This monsoon season, these mom bloggers share easy and delicious recipes for you to try at home. You can also ask your kid to take part in the preparation to make the process all more enjoyable. Read on.
Rituka Negi Bisht
Homemade doughnuts (without yeast)
* 250 g of refined flour
* 3 tbsp of curd
* 2 tbsp of powdered sugar
* 1 tbsp of baking powder
* 1/2 tbsp of baking soda
* 2 tbsp unsalted butter
* 1/2 cup of milk
1. Take a bowl and add refined flour, curd, powdered sugar, baking powder, baking soda and milk in it. Knead a soft dough.
2. Once the dough is prepared, add butter and knead it for the next 3-4 minutes.
3. Leave the dough for 10-15 minutes.
4. After that, sprinkle some dry flour and take the dough to roll it; make sure the thickness is medium. Give it the doughnut shape using a glass and a bottle cap.
5. Deep-fry on medium heat till it becomes golden.
6. Sprinkle some powdered sugar on top.
7. Serve hot or cold.
Sindhi style Seyal Bread recipe
* Oil — 1 tbsp
* Mustard seeds — 1 tsp
* Curry leaves — 10 to 12
* Tomatoes — 3 medium-sized
* Salt, to taste
* Red chili powder — 1 tsp (less if you don’t want it to be too spicy)
* Turmeric powder — 1/2 tsp
* Corriander powder — 1 tsp
* Garlic — 10 to 12 cloves
* Green chilies — 3 to 4
* Cilantro leaves — 1/4 cup, chopped
* Dinner rolls — 6 to 7, or 6 to 7 bread slices
* Lemon juice — 1/2 a lime
* Farsan/sev/onions for garnish
1. Take oil in a pan and add mustard seeds, curry leaves, chopped tomatoes or purée, salt, turmeric powder, red chili powder and coriander powder to it.
2. Also add coarsely-pounded garlic, green chilies and cilantro (you can grind in a blender if you wish). When the tomatoes were cooked, add green masala and mix.
3. Add some water, and a little bit of it in the mortar, so all masala is used up. When the water gets boiled, add chunks of the pav (dinner rolls) and some lemon juice .
4. Cover it and cook for a few minutes on low flame till the bread absorbs all the water and masalas. Serve as is, or with some sev or farsan on top and onions and papad.
Nisha Zaheer Thobhani
Oats and veggies tikki
* 1 cup of powdered rolled oats
* 1 cup of soya granules
* 1/2 cup of finely-chopped vegetables
* Pinch of salt
* Pizza seasoning for taste
* 1 tsp of curd
* Suji for coating
1. Mix all the ingredients together to make a thick paste. Add a little bit of water, if needed.

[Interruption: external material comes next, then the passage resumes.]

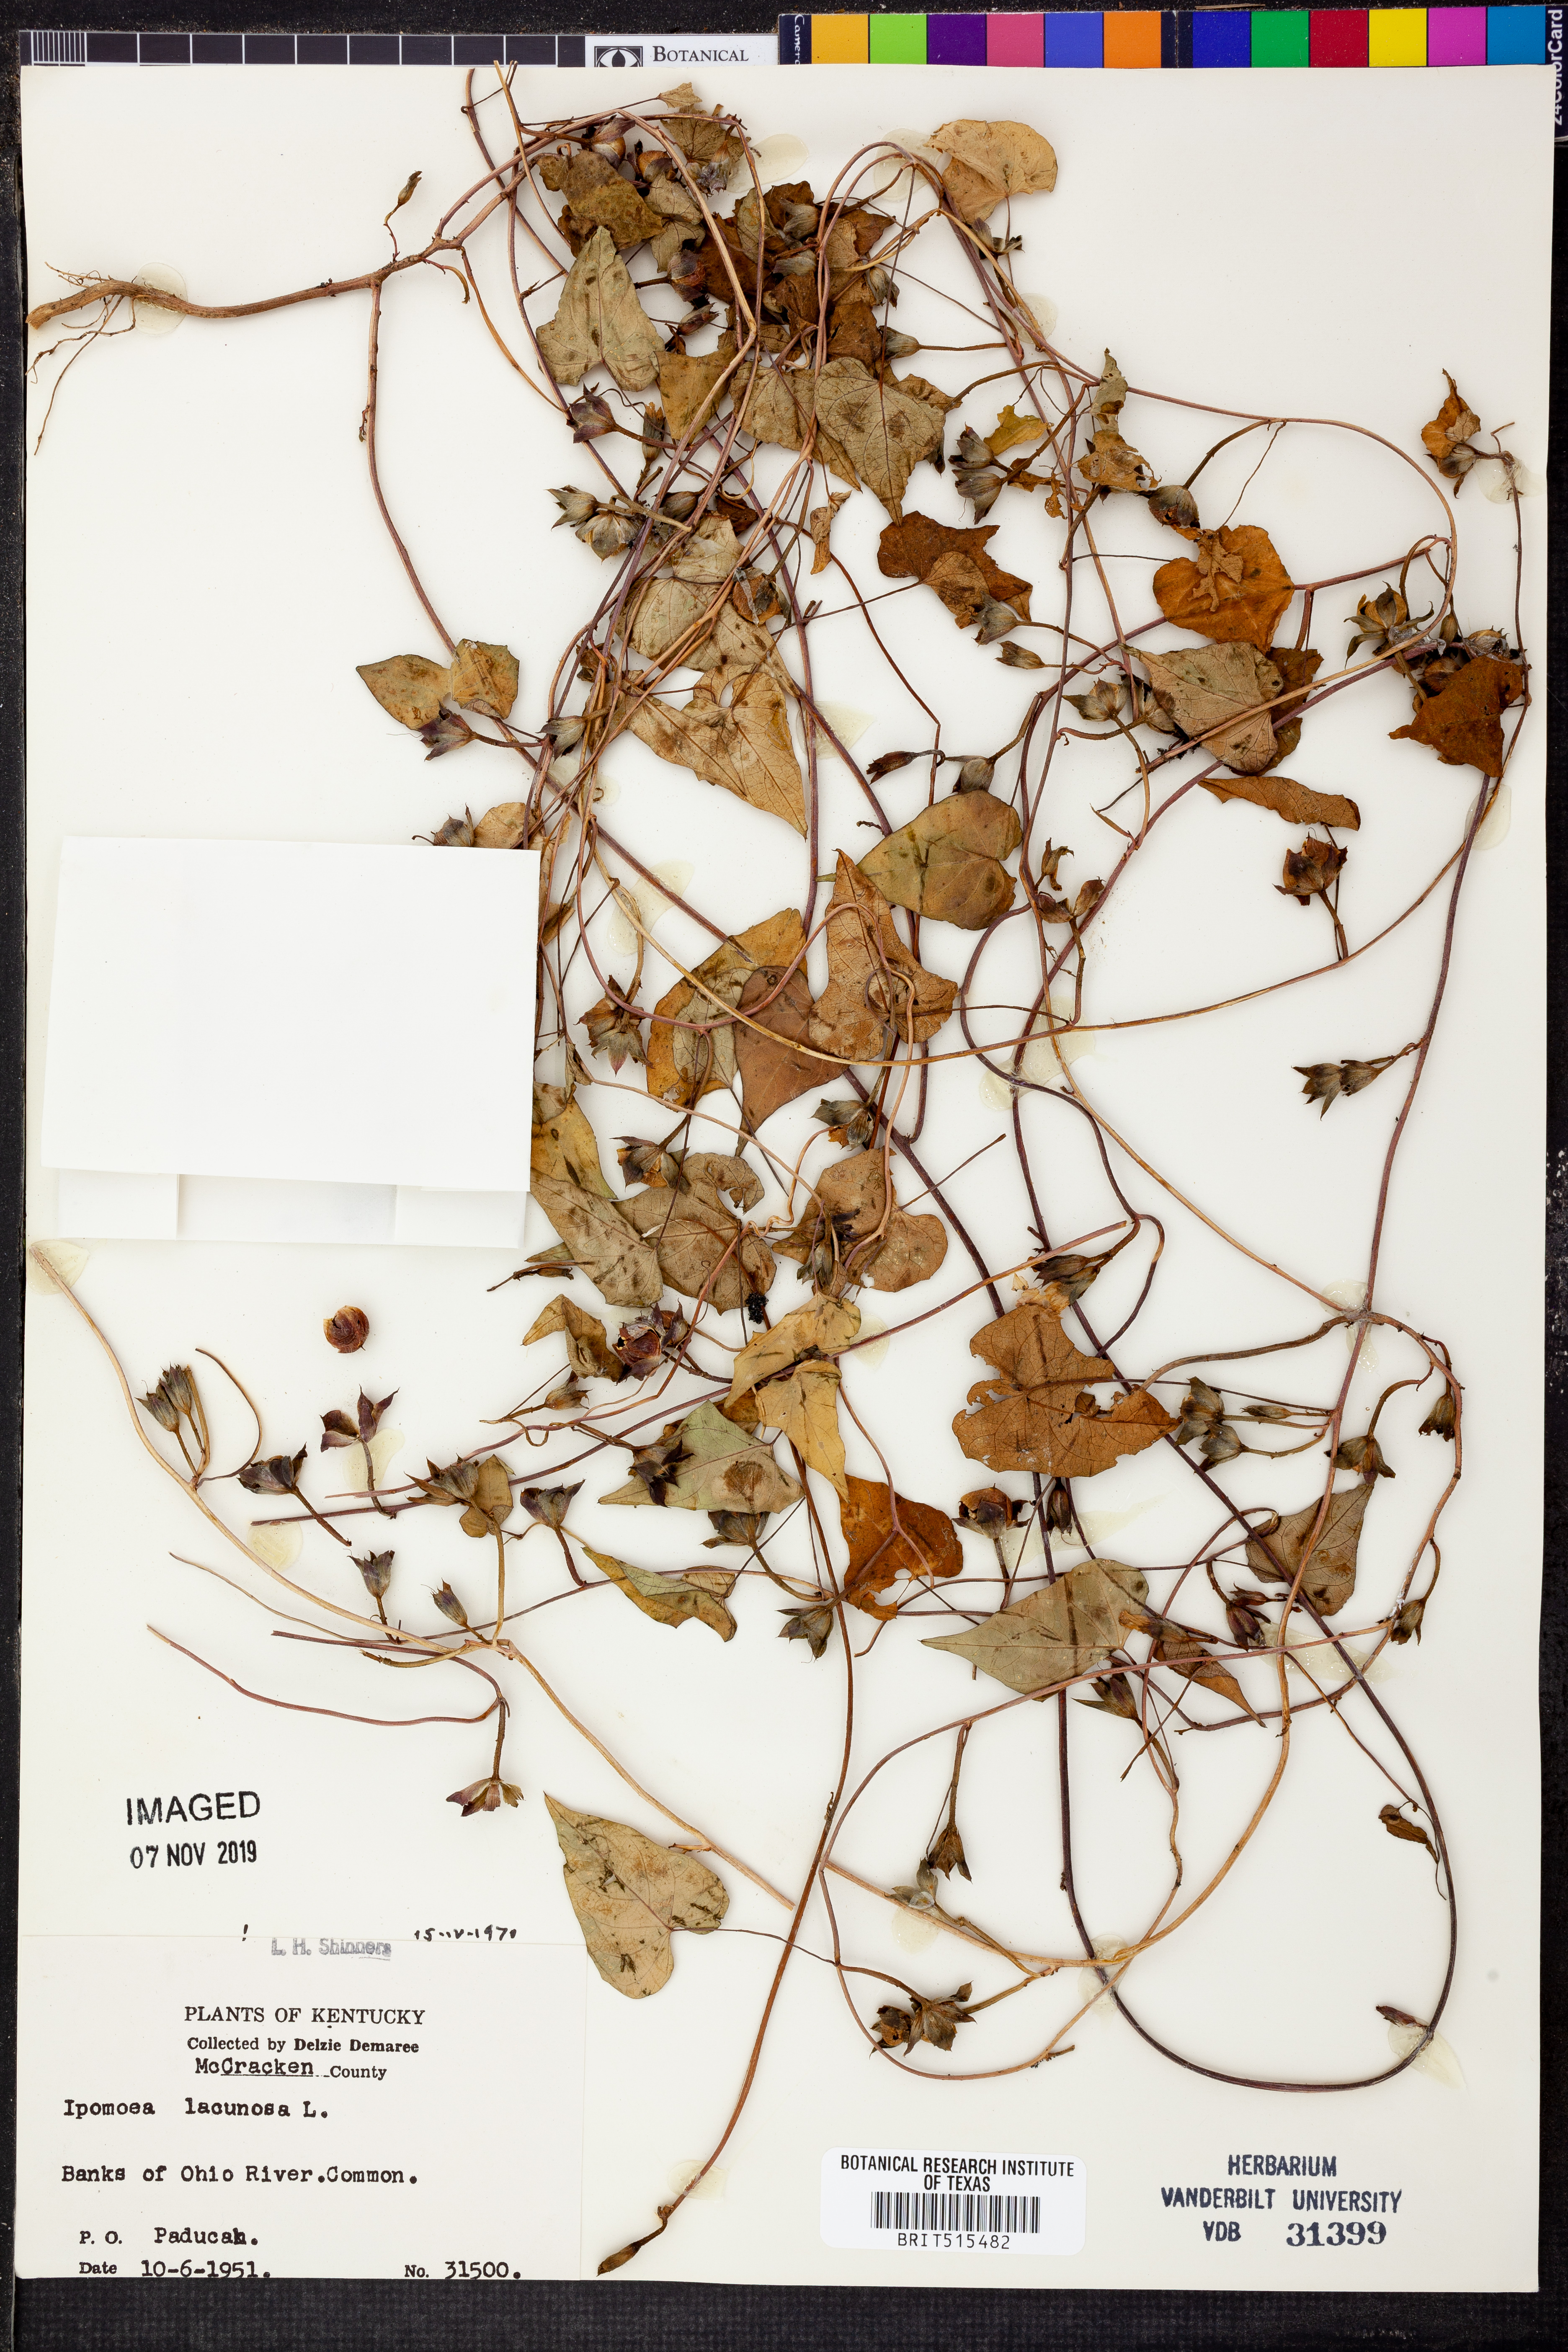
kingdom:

2. Keep the paste aside for at least 20 minutes, as oats tend to get a bit mushy with time.
3. Check the consistency and add water if needed.
4. Make small coin-sized tikkis and roll it in suji to make it crunchy.
5. Take a non-stick pan and add a little bit of ghee or oil (your choice), and shallow-fry them in it.
6. Fry it on low flame till it turns golden brown.
7. Garnish with coriander chutney and enjoy it with your little ones.
Chicken cheese quesadillas
* 3 small partially-cooked parathas (add a little bit of sugar and milk to the dough)
* 1 cup shredded low-fat cheddar cheese
* 1 tablespoon unsalted butter
* 1 cup onion chopped
* 1/2 cup tomatoes
* 1 cup mixed finely-chopped vegetables (beans, carrots, capscicum)
* 1/2 cup sweet corn
* Chicken sausages
* Oil to cook
* Italian herbs
* Black pepper powder
* Salt to taste
1. Heat a non-stick skillet over medium heat.
2. Put one teaspoon of oil.
3. Once the pan is hot, add the onions.
4. Fry them till they are transparent.
5. Now add the vegetables.
6. Saute them a bit.
7. Add the tomatoes.
8. Saute all vegetables for 2-3 minutes.
9. Do not overcook. The vegetables need to be crunchy.
10. Add cooked chicken sausage pieces (chop the sausages into small cubes).
11. Sprinkle some salt to taste.
12. Add the Italian herbs and black pepper.
13. Mix all and saute for 1-2 minutes.
14. Allow it to cool.
15. Then add lots and lots of cheese.
16. In a skillet, put some oil and cook the parathas.
17. Once they are golden-brown, fill it up with the cheesy veggies and sausage filling.
18. Fold the paratha into half.
19. Add a little oil and cook the quesadilla for 1 minute until the crust is brown and the cheese starts to melt.
20. Serve immediately on a plate and cut into four wedges.
21. Serve with sour cream, salsa, or guacamole.